Título: Maria Antônia, espírito preservado
Autor: Rosa Bastos e Ricardo Brandt
Fonte: O Estado de São Paulo, 18/07/2005, Metrópole, p. C1

A Maria Antonia, dizem os que por lá passaram, não é só uma rua. É um símbolo. Ali se esboçou a estrutura da universidade ideal. Ali estudou e ensinou a nata da intelectualidade brasileira. Ali estava a vanguarda política dos anos 60. Ali o movimento estudantil viveu seus melhores e piores dias. Por seu valor histórico, o espaço de 300 metros entre a Rua Doutor Vila Nova e a Rua Veridiana pode ser registrado como bem imaterial pelo Instituto do Patrimônio Histórico e Artístico Nacional (Iphan), a exemplo do que já aconteceu com o ofício de produção de acarajé. O pedido já foi encaminhado e espera-se um parecer, que deve ser favorável. A idéia é registrar o lugar, ou seja, preservar o uso do espaço de modo que, no futuro, não vire uma danceteria, por exemplo. O prédio número 294, de paredes cinzentas e colunas greco-romanas, foi tombado em 1988. Não por valor arquitetônico, que não tem. Mas pelo que representou: de 1949 a 1968, abrigou a Faculdade de Filosofia, Ciências e Letras. Nada mais, nada menos que o núcleo da Universidade de São Paulo (USP).

Fora as escolas profissionais - Direito, Medicina, Engenharia e Agronomia -, todas as outras funcionavam juntas. Isso correspondia à idéia do grupo fundador da USP, liderado por Julio de Mesquita Filho, de dar uma formação educacional integrada. Em 1968, faculdade e rua se transformaram no centro da oposição política em São Paulo. E para lá convergiam não só os estudantes como outras parcelas da população que se opunham à ditadura militar.

Nos anos 60, a Consolação era uma rua estreita e sinuosa por onde passava o bonde que vinha da Praça Ramos de Azevedo. Perto da faculdade havia livrarias, bares, teatros. "A faculdade contagiava a cidade", lembra a professora Adélia Bezerra de Menezes. Ela e seus colegas iam a pé para a Biblioteca Mário de Andrade, a Livraria Francesa, o Teatro Municipal, o Bar do Zé, tudo pertinho. "Era um lugar de encontro e de confronto para nós, um símbolo."

O filósofo José Arthur Giannotti resume: "A Maria Antônia significou um novo estilo de pensar." E isso em todos os sentidos. "Lá, os departamentos eram pequenos e os contatos, face a face. Nossos amigos e nossos amores, tudo girava em torno da Maria Antônia. Certa vez, um militar me perguntou: 'Mas vocês só se casam entre si, que negócio é esse? Há troca de mulheres?' Para eles, éramos a imagem da promiscuidade."

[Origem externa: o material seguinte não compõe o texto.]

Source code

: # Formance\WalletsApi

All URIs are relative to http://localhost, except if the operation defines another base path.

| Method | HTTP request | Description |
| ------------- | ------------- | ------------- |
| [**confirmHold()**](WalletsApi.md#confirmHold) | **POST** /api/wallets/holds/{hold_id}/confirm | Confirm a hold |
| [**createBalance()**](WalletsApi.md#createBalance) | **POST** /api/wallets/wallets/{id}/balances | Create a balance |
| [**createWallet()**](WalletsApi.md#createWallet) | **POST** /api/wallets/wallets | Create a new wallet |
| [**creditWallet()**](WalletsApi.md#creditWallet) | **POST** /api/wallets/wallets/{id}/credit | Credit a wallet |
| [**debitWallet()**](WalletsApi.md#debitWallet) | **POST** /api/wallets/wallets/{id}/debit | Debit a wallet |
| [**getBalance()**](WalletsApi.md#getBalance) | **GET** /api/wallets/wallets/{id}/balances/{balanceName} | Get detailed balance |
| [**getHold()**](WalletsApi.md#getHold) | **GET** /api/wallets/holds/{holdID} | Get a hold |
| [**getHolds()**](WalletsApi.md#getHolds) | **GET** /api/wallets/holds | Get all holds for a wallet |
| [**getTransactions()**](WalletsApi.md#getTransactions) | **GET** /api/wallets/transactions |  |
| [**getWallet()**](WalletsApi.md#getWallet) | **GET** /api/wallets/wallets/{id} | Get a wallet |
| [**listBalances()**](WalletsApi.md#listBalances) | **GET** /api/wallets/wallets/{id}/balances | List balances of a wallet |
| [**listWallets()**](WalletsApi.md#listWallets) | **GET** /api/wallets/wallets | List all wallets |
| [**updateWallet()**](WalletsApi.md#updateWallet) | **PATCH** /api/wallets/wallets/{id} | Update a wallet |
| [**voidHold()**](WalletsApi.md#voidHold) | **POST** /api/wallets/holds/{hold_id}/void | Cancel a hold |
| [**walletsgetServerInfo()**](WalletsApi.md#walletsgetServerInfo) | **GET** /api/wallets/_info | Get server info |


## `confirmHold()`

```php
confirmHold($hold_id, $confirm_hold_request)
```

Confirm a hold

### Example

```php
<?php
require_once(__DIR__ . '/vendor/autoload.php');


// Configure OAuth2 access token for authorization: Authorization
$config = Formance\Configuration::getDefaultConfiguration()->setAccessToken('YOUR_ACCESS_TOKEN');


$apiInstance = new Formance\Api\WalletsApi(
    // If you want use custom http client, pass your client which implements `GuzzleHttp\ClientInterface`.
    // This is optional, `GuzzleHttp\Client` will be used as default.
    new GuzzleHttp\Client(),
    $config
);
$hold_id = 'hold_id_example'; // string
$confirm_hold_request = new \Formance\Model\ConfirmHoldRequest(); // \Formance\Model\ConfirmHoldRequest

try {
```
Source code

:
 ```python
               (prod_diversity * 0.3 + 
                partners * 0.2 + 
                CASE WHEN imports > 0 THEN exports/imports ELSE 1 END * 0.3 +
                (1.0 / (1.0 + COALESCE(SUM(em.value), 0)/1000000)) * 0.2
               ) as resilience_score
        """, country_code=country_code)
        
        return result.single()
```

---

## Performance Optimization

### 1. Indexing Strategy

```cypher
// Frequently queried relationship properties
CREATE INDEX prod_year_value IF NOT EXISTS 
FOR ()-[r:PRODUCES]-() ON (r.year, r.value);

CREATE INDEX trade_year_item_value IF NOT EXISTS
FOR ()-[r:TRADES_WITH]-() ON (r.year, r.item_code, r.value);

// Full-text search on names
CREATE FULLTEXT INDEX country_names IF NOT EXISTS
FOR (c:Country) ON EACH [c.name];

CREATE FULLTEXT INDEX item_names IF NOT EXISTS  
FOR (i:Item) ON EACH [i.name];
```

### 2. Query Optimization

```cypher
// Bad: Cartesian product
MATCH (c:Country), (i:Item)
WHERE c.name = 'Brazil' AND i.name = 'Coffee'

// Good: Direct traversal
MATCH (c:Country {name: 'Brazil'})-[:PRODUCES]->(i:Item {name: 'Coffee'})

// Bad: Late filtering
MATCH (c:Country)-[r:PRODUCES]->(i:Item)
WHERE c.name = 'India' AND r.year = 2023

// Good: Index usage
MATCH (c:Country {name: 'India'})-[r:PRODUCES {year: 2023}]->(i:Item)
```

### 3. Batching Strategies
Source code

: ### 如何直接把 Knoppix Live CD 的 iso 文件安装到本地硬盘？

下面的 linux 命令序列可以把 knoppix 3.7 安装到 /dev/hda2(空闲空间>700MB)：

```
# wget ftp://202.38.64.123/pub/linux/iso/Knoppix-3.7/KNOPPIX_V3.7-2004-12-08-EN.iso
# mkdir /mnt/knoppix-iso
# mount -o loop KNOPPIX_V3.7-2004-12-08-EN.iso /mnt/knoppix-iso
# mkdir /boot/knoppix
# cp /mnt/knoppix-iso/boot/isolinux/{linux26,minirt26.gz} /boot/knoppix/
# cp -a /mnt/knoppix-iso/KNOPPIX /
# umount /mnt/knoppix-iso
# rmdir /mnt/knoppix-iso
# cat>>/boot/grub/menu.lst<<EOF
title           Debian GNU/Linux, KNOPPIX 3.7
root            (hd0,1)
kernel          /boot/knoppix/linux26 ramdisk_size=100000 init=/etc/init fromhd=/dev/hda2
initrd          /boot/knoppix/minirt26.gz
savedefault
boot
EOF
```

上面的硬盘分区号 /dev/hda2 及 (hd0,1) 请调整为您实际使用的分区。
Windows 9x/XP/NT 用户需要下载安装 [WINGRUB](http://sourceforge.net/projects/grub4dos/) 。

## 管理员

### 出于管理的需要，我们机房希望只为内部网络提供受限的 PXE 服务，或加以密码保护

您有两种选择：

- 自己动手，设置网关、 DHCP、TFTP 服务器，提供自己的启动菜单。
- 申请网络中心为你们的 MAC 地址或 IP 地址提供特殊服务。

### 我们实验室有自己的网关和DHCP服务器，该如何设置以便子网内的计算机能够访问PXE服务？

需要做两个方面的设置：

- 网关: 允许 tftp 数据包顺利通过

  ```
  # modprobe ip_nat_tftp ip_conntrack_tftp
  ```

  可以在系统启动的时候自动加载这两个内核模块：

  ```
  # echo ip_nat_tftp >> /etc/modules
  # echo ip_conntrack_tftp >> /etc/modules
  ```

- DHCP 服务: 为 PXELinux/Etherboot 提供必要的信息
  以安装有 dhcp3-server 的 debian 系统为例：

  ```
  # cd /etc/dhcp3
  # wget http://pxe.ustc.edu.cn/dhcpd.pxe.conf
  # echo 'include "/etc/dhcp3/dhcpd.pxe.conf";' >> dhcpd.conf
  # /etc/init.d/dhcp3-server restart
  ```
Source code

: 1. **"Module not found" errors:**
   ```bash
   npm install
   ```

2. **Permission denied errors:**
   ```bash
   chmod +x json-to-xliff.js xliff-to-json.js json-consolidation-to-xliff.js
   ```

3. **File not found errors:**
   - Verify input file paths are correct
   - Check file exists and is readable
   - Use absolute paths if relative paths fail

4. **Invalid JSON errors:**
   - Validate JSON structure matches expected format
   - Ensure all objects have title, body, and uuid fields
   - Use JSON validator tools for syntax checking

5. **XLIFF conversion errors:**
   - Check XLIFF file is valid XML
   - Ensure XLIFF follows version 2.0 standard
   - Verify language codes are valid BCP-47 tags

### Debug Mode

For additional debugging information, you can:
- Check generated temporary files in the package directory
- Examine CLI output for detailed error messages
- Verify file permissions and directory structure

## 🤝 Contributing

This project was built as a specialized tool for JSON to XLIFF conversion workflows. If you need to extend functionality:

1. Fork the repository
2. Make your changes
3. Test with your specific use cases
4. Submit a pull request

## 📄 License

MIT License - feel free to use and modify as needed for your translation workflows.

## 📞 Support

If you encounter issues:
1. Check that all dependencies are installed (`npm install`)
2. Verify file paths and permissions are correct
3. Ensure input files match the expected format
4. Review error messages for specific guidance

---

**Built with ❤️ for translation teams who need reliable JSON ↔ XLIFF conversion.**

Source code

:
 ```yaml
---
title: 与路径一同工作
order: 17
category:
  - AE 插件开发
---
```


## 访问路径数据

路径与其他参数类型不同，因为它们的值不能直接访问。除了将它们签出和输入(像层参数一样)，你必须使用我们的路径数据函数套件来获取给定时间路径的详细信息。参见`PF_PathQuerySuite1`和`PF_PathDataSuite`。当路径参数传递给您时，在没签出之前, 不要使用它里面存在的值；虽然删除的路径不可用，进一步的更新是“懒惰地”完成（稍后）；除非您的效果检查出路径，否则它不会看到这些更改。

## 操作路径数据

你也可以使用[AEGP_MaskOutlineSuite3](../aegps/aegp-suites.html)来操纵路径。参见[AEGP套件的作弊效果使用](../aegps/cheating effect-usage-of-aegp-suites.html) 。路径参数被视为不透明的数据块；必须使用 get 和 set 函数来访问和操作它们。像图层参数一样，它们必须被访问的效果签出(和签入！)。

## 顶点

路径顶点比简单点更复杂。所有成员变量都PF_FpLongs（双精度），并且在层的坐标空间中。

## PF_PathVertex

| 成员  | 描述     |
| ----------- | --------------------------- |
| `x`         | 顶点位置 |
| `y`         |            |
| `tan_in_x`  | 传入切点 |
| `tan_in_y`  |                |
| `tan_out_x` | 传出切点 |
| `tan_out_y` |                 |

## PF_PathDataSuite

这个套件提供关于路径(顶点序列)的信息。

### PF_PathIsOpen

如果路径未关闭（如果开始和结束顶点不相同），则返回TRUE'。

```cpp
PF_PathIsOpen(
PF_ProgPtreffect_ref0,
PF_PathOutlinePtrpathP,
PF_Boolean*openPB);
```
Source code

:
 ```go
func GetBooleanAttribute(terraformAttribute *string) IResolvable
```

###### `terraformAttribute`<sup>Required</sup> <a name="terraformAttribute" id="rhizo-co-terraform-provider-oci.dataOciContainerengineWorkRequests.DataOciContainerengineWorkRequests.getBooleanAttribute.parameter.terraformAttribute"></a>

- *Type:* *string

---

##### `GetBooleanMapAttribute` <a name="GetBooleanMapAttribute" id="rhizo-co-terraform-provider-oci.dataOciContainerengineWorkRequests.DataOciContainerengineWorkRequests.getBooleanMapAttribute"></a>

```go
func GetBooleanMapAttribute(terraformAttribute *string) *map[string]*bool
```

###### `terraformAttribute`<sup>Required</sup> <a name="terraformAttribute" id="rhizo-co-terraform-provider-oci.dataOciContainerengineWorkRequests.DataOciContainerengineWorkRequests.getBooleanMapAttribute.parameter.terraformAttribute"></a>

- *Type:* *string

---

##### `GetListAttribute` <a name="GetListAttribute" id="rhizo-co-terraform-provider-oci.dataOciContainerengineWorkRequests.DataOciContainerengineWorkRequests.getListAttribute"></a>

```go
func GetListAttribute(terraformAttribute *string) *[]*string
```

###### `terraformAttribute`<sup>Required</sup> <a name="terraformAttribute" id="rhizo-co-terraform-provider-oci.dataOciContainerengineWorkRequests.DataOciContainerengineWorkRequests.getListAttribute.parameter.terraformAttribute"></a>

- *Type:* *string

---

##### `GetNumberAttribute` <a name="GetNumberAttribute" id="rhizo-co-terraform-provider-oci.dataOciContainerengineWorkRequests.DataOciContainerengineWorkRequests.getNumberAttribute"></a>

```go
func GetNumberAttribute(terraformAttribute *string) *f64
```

Segundo a dramaturga Consuelo de Castro, antiga aluna de Ciências Sociais, eram ingênuos, isso sim. "Mas nutríamos afetos verdadeiros. As pessoas se amavam e, quando se odiavam, eram frontais. Embora as discussões fossem acaloradas, havia respeito pelo outro."

INTANGÍVEL

Talvez seja esse espírito intangível - o bem imaterial - que se deseja tornar patrimônio cultural. "Essa é uma linha de trabalho nova", diz o antropólogo Antonio Augusto Arantes, presidente do Iphan. Só no ano passado a Unesco aprovou a convenção internacional do patrimônio imaterial. Em alguns países, como o Japão, porém, o conceito existe desde a década de 50.

Bem imaterial, explica, é toda prática, representação, expressão, conhecimento e técnica que as comunidades e as pessoas reconhecem como parte de sua cultura. Apesar de a lei ser de 2000, o Iphan iniciou os registros no ano passado. Eles são feitos em quatro livros: o Livro dos Saberes, o Livro das Formas de Expressão, o Livro das Celebrações e o Livro dos Lugares. Apenas o último está em branco - e a Rua Maria Antônia é candidata a estreá-lo.

Mas a diretora do Departamento de Bens Imateriais do Iphan, Márcia Sant'Anna, faz um alerta. "O fato de o bem ser registrado não é garantia de que ele nunca deixe de existir." Segundo ela, o objetivo principal do reconhecimento é produzir documentação etnográfica e audiovisual. "Até porque, por mais que sejam feitas ações para preservação, aquela referência está vinculada ao grupo que a produz. Esse grupo pode decidir um dia que não vai mais realizar aquilo."